_EXERCISE_
Please copy the records below from the line with "Which series has" to the line with "What is the", both lines included, and leave the pictures out.

_DATA FOR PROCESSING_
# # # # #

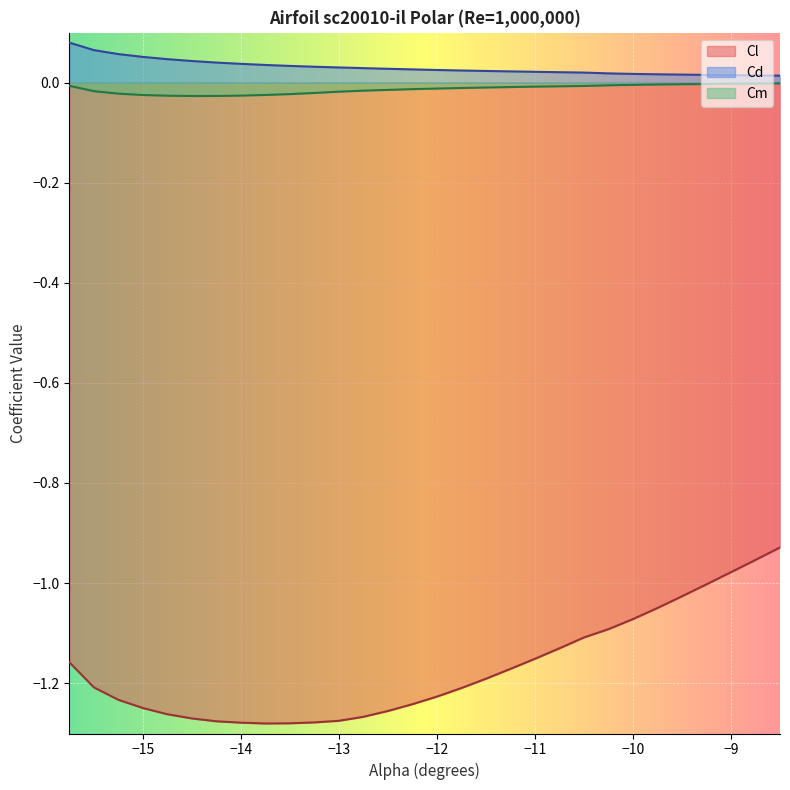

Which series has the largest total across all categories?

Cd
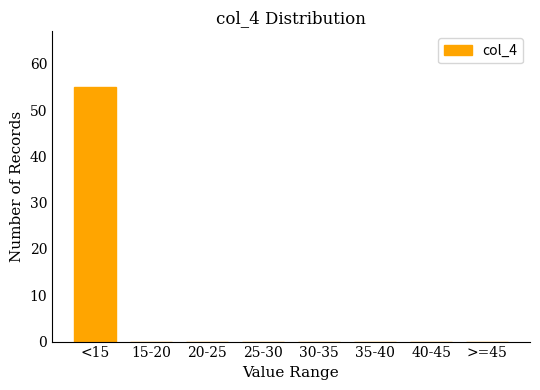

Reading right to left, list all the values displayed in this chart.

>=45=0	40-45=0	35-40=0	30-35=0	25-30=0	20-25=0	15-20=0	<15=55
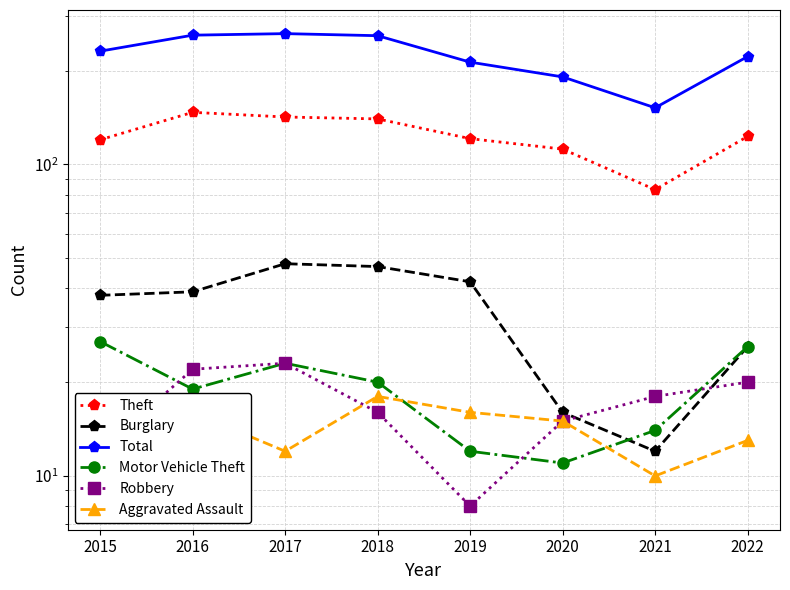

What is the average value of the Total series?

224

# # # # #

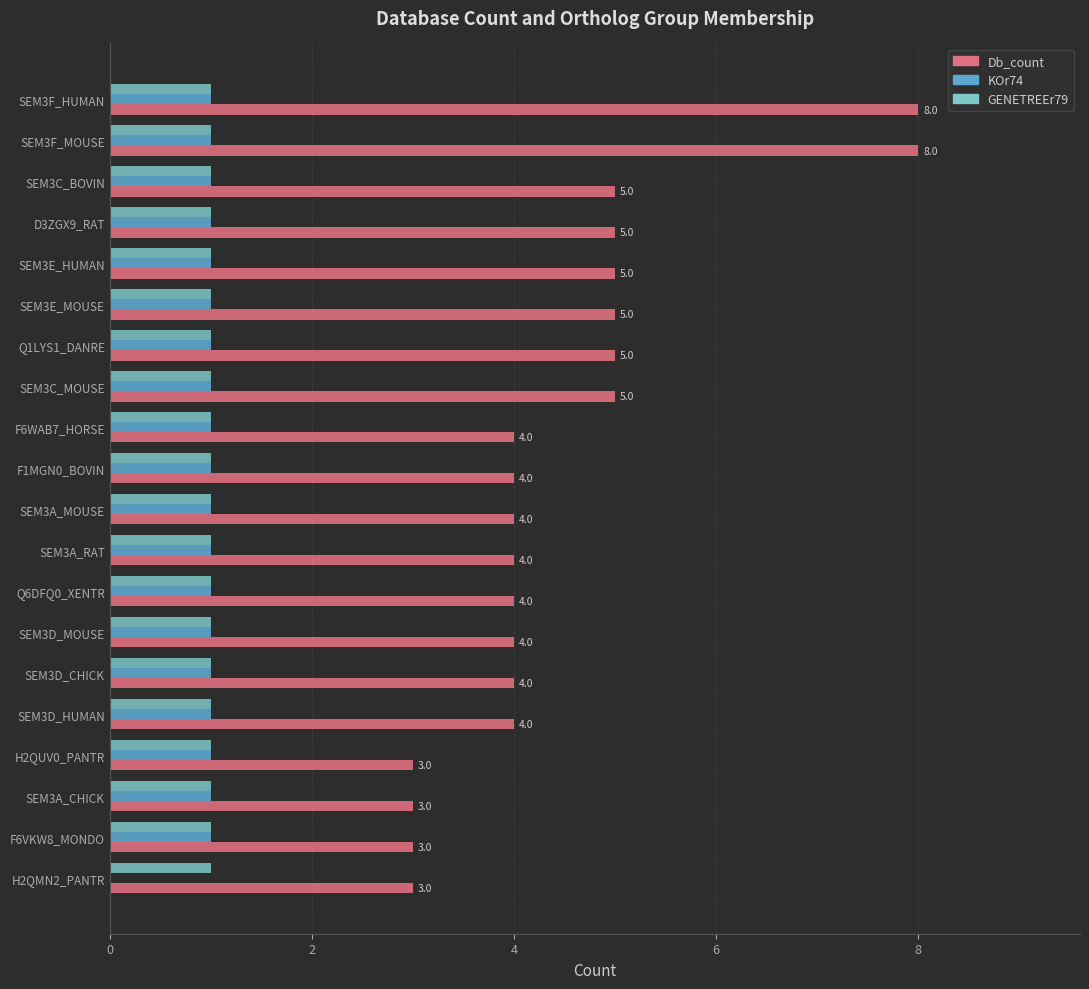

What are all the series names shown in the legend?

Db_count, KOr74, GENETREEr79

# # # # #

_ANSWER BOX_
Which series has the largest total across all categories?

Cd

Reading right to left, list all the values displayed in this chart.

>=45=0	40-45=0	35-40=0	30-35=0	25-30=0	20-25=0	15-20=0	<15=55

What is the average value of the Total series?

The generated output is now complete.